As many as 14 companies have expressed an interest to collaborate with the government in the role of transaction and legal advisors for the divestment of national carrier Air India.
The Department of Investment and Public Asset Management (DIPAM) had earlier invited expressions of interest for appointing transaction advisors and law firms in assisting the strategic sale of the carrier. The mammoth deal includes an operating fleet of 142 aircraft comprising 65 A-320 aircraft, 15 B777 aircraft, 24 787 aircraft, 23 737-800 aircraft, 11 ATRs, and four B747 aircraft.

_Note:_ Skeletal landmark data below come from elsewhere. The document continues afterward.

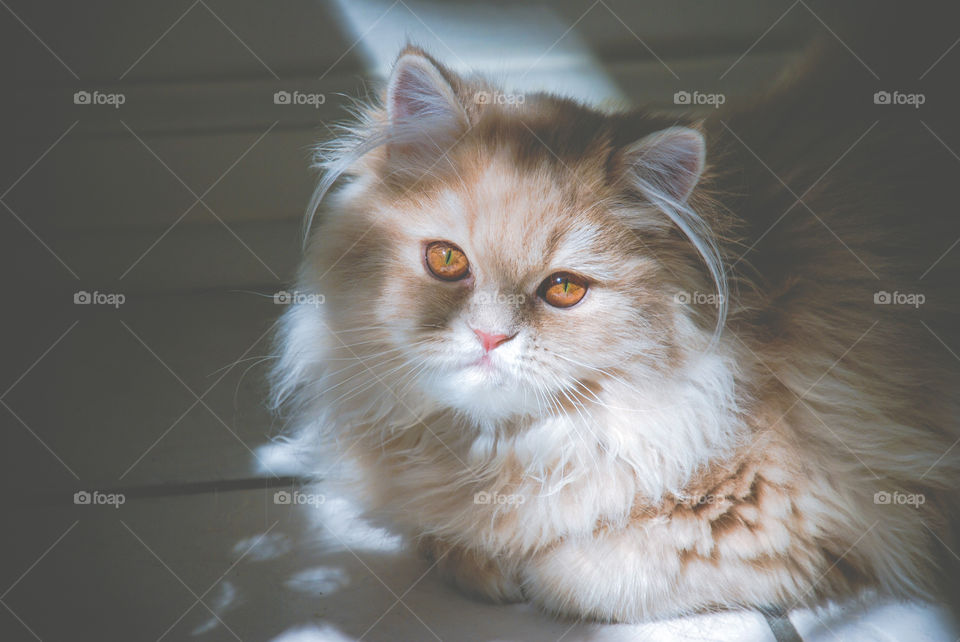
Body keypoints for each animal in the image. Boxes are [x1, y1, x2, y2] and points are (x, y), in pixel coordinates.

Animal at [272, 10, 960, 624]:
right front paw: (474, 557)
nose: (491, 335)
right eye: (446, 261)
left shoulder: (801, 517)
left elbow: (572, 573)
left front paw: (511, 569)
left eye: (563, 290)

Among the investment brokerages that bid for the role of transaction advisor are KPMG, EY, Rothschild & Co, BNP Paribas, ICICI Securities, and Edelweiss Financial Services. Top law firms interested in giving legal advice to the government included Hammurabi & Solomon Partners, Cyril Amarchand Mangaldas, Shardul Amarchand Mangaldas, Crawford Bayley & Co, Luthra & Luthra, ALMT Legal, and Trilegal. These firms will make a presentation before the DIPAM on Friday. October 23 was the last date for submitting the bids.
“Advisory fee for the process is going to be high, but this is one deal that would give you global recognition. I believe the bids to be low as no one will bid aggressively,” a government official said on Thursday.
Apart from the main company, five of Air India’s subsidiaries and a joint venture firm have been included in the strategic sale plan. These are its low-cost airline Air India Express Limited; ground-handling arm Air India Air Transport Service Limited; maintenance, repair and overhaul subsidiary Air India Engineering Services; regional connectivity operator Airline Allied Service; and Hotel Corporation of India. Air India has an equal joint venture with Singapore Air Transport Services for ground-handling activities at Delhi, Mumbai, Bengaluru, Thiruvananthapuram, and Mangaluru.
A government-appointed Group of Ministers is looking into the treatment of Air India’s unsustainable debt, hiving off of certain assets to a shell company, demerger and strategic disinvestment of three profit-making subsidiaries, among other aspects.
For the process, DIPAM has strict norms of eligibility, the condition that the bidder should have handled a transaction of at least Rs 4,000 crore during April 1, 2012, and June 30, 2017. The disinvestment process’ next stage would begin after the transaction advisor reads the market and assists the government to form the bid. The bid would lay down the norms of the sale and eligibility condition of the bidder.
Until now, InterGlobe Aviation-run IndiGo has shown interest to buy the international business of Air India and its subsidiary Air India Express.